With the Ivy League title resting on the final matchup of the day, the Harvard women’s squash team found itself in familiar territory with its oldest foe.
But unlike the 2011 CSA National Championship final, the No. 1 Crimson (14-0, 7-0 Ivy) overcame the challenge from No. 2 Yale (15-1, 6-1 Ivy) to take its 18th Ivy League title with a 5-4 win Sunday afternoon at the Brady Squash Center in New Haven.
In the squads’ first official meeting since the Bulldogs took the CSA Team Championships last February, Harvard fought back from a 4-2 deficit to tie the match at four games apiece.
Last February, Yale took the decisive ninth game. This time around, freshman Haley Mendez fought off Bulldog senior Alexandra van Arkel, sweeping the senior to complete the comeback.
“It came down to guts today,” co-captain Cece Cortes said. “Our girls dug in and showed a lot of heart, and we really won by the skin of our teeth, to be honest.”

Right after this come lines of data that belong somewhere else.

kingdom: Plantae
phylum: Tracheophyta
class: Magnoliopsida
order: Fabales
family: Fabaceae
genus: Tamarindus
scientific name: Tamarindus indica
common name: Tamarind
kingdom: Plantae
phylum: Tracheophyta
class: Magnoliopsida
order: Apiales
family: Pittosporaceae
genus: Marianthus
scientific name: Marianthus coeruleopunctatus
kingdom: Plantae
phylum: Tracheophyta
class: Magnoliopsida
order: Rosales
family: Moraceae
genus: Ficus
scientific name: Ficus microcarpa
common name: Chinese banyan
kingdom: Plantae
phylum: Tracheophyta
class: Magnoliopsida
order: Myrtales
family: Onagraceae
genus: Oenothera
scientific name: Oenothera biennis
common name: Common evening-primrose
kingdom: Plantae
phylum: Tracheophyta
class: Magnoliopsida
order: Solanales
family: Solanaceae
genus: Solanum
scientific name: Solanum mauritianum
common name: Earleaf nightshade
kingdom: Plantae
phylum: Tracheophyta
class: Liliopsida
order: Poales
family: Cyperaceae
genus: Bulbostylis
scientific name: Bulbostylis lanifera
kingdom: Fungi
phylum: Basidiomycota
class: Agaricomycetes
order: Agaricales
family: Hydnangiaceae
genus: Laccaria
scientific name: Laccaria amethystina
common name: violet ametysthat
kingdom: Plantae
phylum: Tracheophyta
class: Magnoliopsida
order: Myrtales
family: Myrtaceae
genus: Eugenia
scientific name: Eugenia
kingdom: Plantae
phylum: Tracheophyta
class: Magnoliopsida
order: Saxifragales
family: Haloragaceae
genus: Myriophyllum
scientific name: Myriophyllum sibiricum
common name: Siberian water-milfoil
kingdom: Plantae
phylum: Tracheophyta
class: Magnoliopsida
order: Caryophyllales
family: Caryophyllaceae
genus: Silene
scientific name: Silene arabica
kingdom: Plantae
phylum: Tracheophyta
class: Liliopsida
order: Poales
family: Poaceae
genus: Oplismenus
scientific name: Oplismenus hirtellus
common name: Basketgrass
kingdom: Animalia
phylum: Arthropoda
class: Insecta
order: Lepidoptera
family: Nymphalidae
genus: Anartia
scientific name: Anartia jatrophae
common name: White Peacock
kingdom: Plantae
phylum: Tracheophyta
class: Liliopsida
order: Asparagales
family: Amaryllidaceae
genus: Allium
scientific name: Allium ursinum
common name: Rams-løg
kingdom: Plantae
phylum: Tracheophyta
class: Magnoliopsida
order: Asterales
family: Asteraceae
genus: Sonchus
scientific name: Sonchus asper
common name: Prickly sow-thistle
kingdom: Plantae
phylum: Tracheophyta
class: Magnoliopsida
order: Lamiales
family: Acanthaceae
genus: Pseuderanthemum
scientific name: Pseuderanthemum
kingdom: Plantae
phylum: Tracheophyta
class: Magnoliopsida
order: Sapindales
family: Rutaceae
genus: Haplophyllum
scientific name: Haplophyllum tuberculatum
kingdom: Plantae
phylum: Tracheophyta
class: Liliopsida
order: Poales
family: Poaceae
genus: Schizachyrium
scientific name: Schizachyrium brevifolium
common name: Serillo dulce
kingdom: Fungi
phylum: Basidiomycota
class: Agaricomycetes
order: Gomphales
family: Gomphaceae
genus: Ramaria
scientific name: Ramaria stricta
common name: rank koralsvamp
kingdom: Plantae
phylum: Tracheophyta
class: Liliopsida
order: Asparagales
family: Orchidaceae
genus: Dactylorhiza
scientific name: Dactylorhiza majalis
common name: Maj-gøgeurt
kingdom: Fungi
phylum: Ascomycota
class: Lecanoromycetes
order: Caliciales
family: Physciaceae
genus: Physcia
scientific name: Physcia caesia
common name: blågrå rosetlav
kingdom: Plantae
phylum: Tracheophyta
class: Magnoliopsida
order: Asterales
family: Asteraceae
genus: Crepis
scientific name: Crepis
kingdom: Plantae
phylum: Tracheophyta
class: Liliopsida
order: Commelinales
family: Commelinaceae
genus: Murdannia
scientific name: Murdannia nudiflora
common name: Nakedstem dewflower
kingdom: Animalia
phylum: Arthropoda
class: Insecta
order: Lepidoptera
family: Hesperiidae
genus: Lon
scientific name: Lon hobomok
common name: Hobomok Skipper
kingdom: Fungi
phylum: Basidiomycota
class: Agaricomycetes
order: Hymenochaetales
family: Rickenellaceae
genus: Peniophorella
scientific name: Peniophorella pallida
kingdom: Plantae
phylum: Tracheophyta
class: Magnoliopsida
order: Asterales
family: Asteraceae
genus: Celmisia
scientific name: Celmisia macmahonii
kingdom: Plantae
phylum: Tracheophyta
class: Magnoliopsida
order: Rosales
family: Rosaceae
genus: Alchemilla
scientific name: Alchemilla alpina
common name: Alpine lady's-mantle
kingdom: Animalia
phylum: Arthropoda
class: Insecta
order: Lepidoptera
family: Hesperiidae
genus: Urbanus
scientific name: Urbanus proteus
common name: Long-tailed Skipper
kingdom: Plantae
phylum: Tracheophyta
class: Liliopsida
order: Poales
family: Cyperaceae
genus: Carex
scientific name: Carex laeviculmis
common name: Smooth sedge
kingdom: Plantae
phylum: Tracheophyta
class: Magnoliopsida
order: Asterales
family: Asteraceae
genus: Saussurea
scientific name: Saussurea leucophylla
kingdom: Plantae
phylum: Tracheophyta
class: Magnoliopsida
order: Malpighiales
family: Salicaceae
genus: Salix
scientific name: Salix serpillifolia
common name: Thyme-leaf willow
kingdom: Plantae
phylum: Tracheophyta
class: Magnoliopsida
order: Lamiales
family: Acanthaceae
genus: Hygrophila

Cortes’ co-captain Nirasha Guruge earned the Crimson its first win, as the senior won the last regular season match of her career against Yale co-captain Rhetta Nadas. After dropping the first game, 11-7, Guruge recovered with two convincing victories. And though Nadas made the fourth game close, Guruge closed out the win with a 13-11 victory.
Cortes followed suit with a 3-2 win over sophomore Gwen Tilghman. The pair traded games, but Harvard’s captain surged ahead in the fifth game, as her 11-5 victory handed the Crimson its second win. But the co-captains’ successes were sandwiched by two losses from Harvard freshmen, as Megan Murray and Julianne Chu dropped their first matches of the season.
The Bulldogs then took the lead in surprising fashion, as Yale sophomore Kim Hay handed junior Laura Gemmell her second collegiate loss.
Gemmell’s only previous loss was at the hands of Yale No. 1 Millie Tomlinson in last year’s individual national championship final. But playing in the No. 2 slot Sunday, Gemmell fell in a five-game loss that gave the Bulldogs the lead.
Yale junior Katie Bellaine forced Harvard against the wall, defeating junior Natasha Kingshott in four games.
When another loss meant the Ivy crown would reside in New Haven for the second straight year, the Crimson’s title chances rested in the hands of freshmen No. 1 Amanda Sobhy, No. 4 Mendez, and junior No. 7 Sarah Mumanachit.
Mumanachit knew from past experience the pressure of decisive matches.
“Last year, when we played Yale for the Ivy title, I was the last match on court at 4-4,” Mumanachit said. “It brought back memories, so it was tough.”
Sobhy cruised to victory against defending individual national champion Tomlinson, downing the sophomore in three sets and demonstrating why she was recently ranked as the seventh best under-23 player in the world.
“We think of [Sobhy] as our own Jeremy Lin,” Cortes said of the freshman sensation.